Land-Use/Landscape Pattern Changes and Related Environmental Driving Forces in a Dong Ethnic Minority Village in Southwestern China

  • Fanya Qin,
  • Katsue Fukamachi,
  • Shozo Shibata

DOI
https://doi.org/10.3390/land11030349
Journal volume & issue
Vol. 11, no. 3
p. 349

Abstract

Read online

This paper outlines land-use/landscape pattern changes and relationships between land-use change trajectories and environmental variables in the Dong ethnic-minority village of Gaoyou in southwestern China. In the study, landscape metrics were applied to evaluate changes in land use and landscape patterns using GeoEye-1 satellite imagery for 2009/2020 and drone imagery for 2019, and redundancy analysis (RDA) was applied to clarify the relationship between land-use change trajectories and environmental variables. The 10–30% change in land use observed across each time sequence indicated rapid development in the area, resulting in increased fragmentation and reduced aggregation. The findings showed efficient usage of land resources in Gaoyou. Accessibility to land tended to govern the characteristics of land-use change, with natural variables influencing the type of development.
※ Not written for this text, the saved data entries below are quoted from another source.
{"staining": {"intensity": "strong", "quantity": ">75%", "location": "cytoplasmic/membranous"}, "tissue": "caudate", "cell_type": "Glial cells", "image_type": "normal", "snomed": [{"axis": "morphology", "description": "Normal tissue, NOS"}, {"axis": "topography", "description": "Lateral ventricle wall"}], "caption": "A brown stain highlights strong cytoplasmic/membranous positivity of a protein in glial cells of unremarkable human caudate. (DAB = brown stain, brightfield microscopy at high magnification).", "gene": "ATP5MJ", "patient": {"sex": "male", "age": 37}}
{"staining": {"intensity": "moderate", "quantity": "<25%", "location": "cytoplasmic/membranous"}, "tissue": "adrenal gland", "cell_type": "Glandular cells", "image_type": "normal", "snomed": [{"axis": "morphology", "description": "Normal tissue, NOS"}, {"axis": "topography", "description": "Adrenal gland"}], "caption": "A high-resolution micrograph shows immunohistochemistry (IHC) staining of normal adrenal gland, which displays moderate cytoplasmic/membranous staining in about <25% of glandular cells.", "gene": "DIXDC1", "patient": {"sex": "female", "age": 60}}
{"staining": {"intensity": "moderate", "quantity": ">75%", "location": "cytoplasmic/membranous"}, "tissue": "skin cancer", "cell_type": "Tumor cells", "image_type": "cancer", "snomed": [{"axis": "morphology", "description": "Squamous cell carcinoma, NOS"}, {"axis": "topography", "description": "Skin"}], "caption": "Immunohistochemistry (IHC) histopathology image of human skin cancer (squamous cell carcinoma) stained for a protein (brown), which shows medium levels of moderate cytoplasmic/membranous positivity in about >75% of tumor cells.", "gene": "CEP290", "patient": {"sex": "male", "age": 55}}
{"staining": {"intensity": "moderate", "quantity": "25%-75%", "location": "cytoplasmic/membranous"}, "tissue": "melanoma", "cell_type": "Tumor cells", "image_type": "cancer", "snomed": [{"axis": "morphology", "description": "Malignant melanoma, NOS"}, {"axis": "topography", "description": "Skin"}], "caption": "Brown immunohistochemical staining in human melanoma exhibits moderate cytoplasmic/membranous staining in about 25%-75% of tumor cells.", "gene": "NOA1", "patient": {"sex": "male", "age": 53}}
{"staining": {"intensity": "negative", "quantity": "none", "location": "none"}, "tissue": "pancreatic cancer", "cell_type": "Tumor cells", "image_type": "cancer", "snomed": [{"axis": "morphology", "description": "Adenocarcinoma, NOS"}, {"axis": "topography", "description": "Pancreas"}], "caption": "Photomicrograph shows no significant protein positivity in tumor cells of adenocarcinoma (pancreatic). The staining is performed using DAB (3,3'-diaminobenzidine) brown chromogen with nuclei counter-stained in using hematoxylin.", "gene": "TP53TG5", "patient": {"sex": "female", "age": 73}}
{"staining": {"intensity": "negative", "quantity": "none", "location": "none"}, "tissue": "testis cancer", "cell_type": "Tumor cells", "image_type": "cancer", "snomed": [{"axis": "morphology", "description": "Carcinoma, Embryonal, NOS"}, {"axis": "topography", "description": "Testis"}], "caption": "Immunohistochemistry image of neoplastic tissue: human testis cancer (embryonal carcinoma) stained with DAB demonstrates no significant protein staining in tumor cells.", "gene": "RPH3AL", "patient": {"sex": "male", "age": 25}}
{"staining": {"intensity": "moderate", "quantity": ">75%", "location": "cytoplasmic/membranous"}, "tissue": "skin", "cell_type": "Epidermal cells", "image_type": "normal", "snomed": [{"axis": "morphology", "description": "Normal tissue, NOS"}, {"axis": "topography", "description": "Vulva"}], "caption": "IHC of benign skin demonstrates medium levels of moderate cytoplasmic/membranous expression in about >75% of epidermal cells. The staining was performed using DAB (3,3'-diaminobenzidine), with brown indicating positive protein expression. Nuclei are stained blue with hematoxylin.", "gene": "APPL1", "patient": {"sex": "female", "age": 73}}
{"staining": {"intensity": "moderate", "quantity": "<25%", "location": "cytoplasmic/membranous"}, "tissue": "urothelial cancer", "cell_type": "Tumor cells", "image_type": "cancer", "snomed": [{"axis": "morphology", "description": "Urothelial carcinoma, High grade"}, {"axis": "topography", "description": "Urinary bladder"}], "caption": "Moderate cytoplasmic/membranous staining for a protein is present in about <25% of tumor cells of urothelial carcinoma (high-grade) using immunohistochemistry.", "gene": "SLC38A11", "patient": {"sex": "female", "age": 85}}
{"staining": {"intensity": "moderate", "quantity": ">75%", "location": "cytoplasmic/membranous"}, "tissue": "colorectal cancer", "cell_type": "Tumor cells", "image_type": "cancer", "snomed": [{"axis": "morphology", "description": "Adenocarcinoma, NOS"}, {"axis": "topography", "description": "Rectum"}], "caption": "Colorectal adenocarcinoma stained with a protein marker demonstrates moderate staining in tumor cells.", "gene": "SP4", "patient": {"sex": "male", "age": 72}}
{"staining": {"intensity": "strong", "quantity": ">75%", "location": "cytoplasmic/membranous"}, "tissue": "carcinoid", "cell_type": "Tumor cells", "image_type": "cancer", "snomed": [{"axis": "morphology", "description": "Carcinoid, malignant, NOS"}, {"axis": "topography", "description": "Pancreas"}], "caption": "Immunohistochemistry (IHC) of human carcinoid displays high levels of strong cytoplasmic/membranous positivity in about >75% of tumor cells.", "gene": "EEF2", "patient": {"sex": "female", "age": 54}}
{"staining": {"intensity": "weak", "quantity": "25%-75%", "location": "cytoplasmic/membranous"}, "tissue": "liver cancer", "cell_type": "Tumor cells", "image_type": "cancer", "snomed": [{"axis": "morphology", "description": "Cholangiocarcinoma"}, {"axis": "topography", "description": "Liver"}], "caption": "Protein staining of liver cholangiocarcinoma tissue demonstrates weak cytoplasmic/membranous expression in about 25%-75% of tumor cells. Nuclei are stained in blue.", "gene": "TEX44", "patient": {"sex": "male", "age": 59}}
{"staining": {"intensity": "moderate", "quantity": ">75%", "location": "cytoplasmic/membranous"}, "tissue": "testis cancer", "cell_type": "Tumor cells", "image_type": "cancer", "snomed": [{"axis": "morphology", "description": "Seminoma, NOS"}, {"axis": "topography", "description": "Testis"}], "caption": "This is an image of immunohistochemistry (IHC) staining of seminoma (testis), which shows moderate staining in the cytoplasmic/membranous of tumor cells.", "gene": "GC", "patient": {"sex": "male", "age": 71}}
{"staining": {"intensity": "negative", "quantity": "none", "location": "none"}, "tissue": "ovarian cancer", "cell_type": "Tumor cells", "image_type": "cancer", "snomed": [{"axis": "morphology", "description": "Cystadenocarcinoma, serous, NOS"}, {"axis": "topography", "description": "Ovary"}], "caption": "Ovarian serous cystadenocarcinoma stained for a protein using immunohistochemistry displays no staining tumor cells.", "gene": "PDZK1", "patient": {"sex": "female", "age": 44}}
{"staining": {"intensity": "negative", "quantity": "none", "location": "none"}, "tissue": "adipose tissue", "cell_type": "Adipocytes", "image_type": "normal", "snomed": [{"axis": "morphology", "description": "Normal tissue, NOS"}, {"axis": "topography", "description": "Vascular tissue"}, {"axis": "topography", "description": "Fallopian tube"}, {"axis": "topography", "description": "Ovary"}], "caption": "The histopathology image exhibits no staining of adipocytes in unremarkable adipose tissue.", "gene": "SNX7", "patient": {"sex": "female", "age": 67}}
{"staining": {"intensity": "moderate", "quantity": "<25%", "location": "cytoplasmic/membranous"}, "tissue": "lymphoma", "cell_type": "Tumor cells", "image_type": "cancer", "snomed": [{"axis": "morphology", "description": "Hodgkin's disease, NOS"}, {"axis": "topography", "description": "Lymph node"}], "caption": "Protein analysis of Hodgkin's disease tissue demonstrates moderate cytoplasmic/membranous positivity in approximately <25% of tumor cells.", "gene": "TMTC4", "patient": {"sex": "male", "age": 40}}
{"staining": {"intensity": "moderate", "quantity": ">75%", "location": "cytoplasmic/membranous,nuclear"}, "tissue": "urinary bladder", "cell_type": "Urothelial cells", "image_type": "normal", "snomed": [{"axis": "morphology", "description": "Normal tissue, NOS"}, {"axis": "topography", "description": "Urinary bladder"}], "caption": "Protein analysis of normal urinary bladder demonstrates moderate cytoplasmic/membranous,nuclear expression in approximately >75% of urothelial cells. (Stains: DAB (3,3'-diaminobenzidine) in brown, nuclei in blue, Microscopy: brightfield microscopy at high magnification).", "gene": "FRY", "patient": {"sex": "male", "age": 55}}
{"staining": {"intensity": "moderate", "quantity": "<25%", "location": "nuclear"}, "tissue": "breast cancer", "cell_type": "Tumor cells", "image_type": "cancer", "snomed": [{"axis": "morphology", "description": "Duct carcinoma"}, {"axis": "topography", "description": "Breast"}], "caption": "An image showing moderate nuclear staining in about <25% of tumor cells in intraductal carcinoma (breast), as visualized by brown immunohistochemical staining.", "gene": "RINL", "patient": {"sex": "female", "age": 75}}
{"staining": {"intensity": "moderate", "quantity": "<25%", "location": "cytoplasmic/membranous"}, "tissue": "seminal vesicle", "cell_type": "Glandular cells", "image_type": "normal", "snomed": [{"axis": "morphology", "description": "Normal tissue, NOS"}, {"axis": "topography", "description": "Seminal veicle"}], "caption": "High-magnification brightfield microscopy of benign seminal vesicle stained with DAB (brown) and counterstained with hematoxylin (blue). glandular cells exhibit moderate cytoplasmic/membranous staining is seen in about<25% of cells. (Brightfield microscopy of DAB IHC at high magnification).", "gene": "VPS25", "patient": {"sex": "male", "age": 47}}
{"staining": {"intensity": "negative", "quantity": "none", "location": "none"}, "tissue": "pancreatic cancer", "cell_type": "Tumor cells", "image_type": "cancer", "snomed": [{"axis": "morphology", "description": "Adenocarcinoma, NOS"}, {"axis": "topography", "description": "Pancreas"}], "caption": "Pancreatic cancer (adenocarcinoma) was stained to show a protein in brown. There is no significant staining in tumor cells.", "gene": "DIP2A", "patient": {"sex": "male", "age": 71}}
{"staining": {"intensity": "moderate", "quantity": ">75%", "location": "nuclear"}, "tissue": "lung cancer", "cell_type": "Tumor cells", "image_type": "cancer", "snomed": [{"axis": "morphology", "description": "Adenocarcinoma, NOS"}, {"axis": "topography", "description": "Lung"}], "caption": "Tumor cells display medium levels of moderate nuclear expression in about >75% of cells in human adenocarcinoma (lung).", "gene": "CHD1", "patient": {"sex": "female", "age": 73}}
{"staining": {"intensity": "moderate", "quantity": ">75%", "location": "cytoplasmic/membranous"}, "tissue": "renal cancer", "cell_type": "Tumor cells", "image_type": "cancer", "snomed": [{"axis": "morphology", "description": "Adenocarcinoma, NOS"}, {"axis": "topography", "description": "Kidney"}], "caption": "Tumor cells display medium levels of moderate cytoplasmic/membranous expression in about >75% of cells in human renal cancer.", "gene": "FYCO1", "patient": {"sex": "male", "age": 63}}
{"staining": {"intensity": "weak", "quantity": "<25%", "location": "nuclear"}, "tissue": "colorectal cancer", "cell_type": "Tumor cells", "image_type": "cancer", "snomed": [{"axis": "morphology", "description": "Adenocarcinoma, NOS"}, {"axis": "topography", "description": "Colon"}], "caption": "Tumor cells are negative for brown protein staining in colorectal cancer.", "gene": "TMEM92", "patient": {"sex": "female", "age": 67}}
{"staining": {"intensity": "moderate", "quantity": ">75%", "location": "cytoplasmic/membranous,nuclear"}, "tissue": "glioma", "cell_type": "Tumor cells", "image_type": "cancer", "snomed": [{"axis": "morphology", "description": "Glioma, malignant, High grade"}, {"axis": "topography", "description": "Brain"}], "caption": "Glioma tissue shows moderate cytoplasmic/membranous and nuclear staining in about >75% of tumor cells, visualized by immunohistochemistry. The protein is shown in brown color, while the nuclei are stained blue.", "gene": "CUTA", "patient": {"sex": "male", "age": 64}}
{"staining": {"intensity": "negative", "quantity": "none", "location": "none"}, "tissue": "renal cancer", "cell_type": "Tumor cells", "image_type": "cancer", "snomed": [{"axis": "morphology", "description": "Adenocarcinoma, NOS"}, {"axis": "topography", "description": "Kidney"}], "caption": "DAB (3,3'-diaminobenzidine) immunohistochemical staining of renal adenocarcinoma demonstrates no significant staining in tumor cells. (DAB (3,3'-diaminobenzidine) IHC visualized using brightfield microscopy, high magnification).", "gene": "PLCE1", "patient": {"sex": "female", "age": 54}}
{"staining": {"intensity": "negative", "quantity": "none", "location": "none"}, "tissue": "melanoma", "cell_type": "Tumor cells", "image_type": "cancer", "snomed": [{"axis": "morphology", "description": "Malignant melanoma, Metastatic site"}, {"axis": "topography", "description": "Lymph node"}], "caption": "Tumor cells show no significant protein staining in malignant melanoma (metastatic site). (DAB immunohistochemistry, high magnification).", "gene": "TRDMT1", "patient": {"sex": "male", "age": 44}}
The results also indicated that farmers responded quickly to government subsidies promoting tea and camellia plantations, unplanned road construction was causing fragmentation, and official land-use map content differed from the authors’ observations. Accordingly, the government should make integrated long-term plans for the development of ethnic-minority villages and engage in remote-sensor monitoring of local land-use change.